Update: World of Darkness shitposter promptly returns from 100,000-hour ban, but not unchanged
Photo by John M. Smit / Unsplash

Edit, July 16th, 5:28pm: Rascal edited this article to rephrase 175 words of Etherwind's statement because he threatened us with "bad PR" after we denied his request that we donate to charity in exchange for the contested fair use of a quoted portion of his creative essay. Etherwind waited 100,000 hours to shitpost. We don't want to deal with that. Rascal regrets this interaction, but we do find it rather funny.​

The original article continues below:


We are living with an internet that bears its own history, weighty decades of rapid expansion, change, calcification and—most recently—rot. The modern internet is also largely geared towards empowering individuals to air some of the most petty opinions and grudges in front of God, nature, and the public square. Both of these truths collided over the weekend in the story of one person who returned after an 11-year probation from an infamous forum, seemingly bent on picking up the same argument.

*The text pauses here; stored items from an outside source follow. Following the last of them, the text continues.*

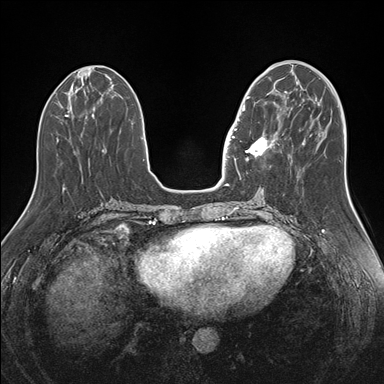
Breast MRI (dynamic contrast-enhanced), one axial slice; position 60 of 176 along the scan axis; dynamic contrast-enhanced series, time point 2 of 7 at this slice position (early post-contrast); 1.5 T; TE 1.5 ms, TR 4.1 ms; 384 × 384 image matrix, field of view 340 × 340 mm. Female patient.
Annotated regions visible in this slice (semi-automatic segmentation, software-assisted and operator-edited):
- enhancing-tissue mask used for the functional tumour volume (all voxels passing the contrast-enhancement thresholds inside the analysis volume; usually the tumour): bounding box <242,96,282,160> (left, top, right, bottom; pixels)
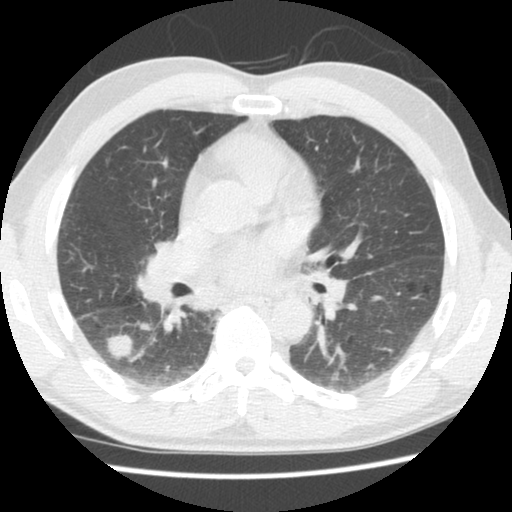
Low-dose screening chest CT, axial slice. Second annual screen. Lung window (W 1500 / L -600 HU). Standard (soft-tissue) reconstruction kernel (STANDARD). Slice 79 of 133 in the series. 512 × 512 image matrix. Male, age 60 years at enrolment. Former smoker at enrolment.
• Expert-annotated lung lesion, bounding box [x1, y1, x2, y2] px = [89, 319, 143, 372].
• Screening reader's record for this exam (one nodule recorded; not confirmed to be the boxed lesion): non-calcified nodule or mass ≥4 mm, right lower lobe, 17 × 15 mm, poorly defined margins, soft tissue attenuation, pre-existing on the prior screen: yes; interval growth: yes.
• Official screen result: positive, other.
• Lung cancer was diagnosed 44 days after this screen: adenocarcinoma, NOS, right lower lobe, stage IA (AJCC 6th edition), 18 mm at pathology.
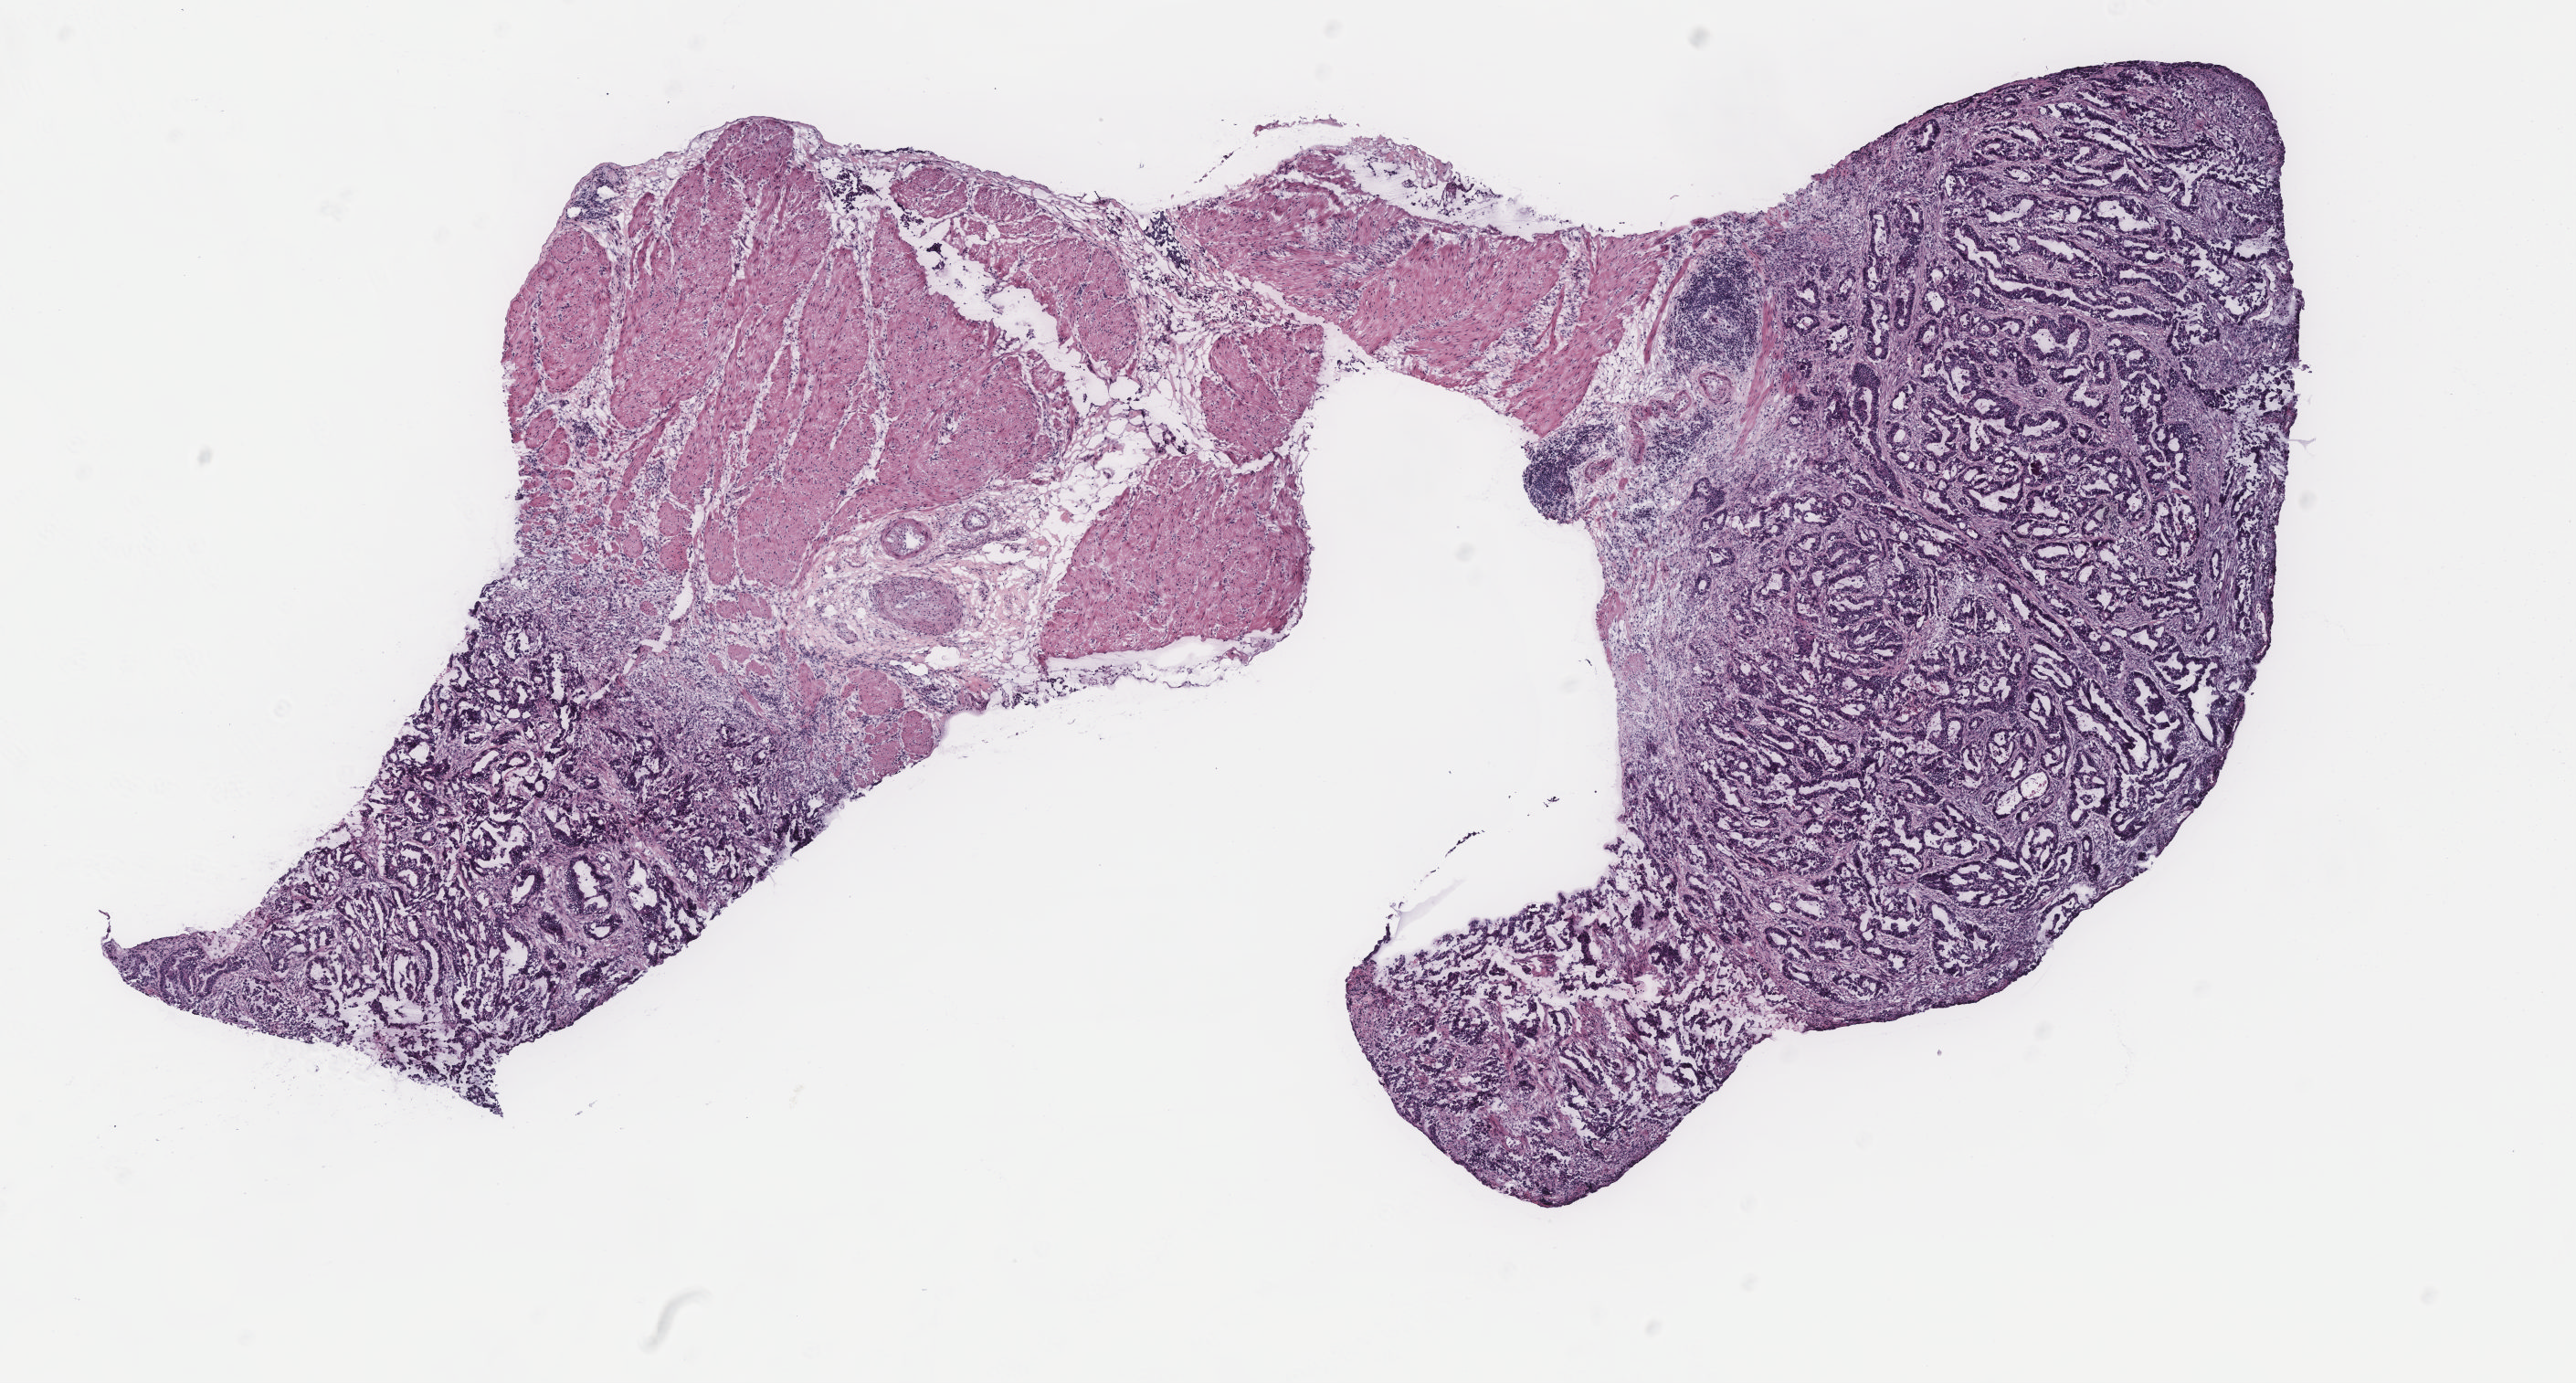
H&E-stained whole-slide image — a low-resolution overview of the entire scanned area, about 11.3 x 6.1 mm, colon, tissue type not recorded.
- patient diagnosis (cohort enrolment): colon cancer (colon)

I encountered the story of Etherwind thanks to a Bluesky post from user Sascha Stronach, who related an anecdote where “in 2013 I saw a man get a 100,000 hour probation on the Something Awful forums.” This is far from notable—Something Awful’s grassless patch of the internet had been full of trolls, agitators, and self-styled goons since its creation in 1999. Users and moderators sparred constantly over nearly any topic while somehow producing digital masterpieces such as Groverhaus and Slender Man, not to mention the concept of video game Let’s Plays. It arguably seeded the ground for Twitter, blogging, and meme culture—it also provided a haven for “deeply angry” individuals to indulge in the worst self-destructive behaviors

At least, that’s how Etherwind described it after their miraculous return from a 100,000-hour probation from Something Awful’s forums. In 2013, they were slapped with the highest possible probationary period after apparently terrorizing a thread about White Wolf’s World of Darkness tabletop RPG. The offending post is only viewable behind Something Awful’s $10 registration paywall, but screenshots and comments from Bluesky users point towards Etherwind’s implying that World of Darkness author Malcolm Sheppard should kill himself over supposed politics in the then-developing Chronicles of Darkness (called New World of Darkness, or nWoD, by fans).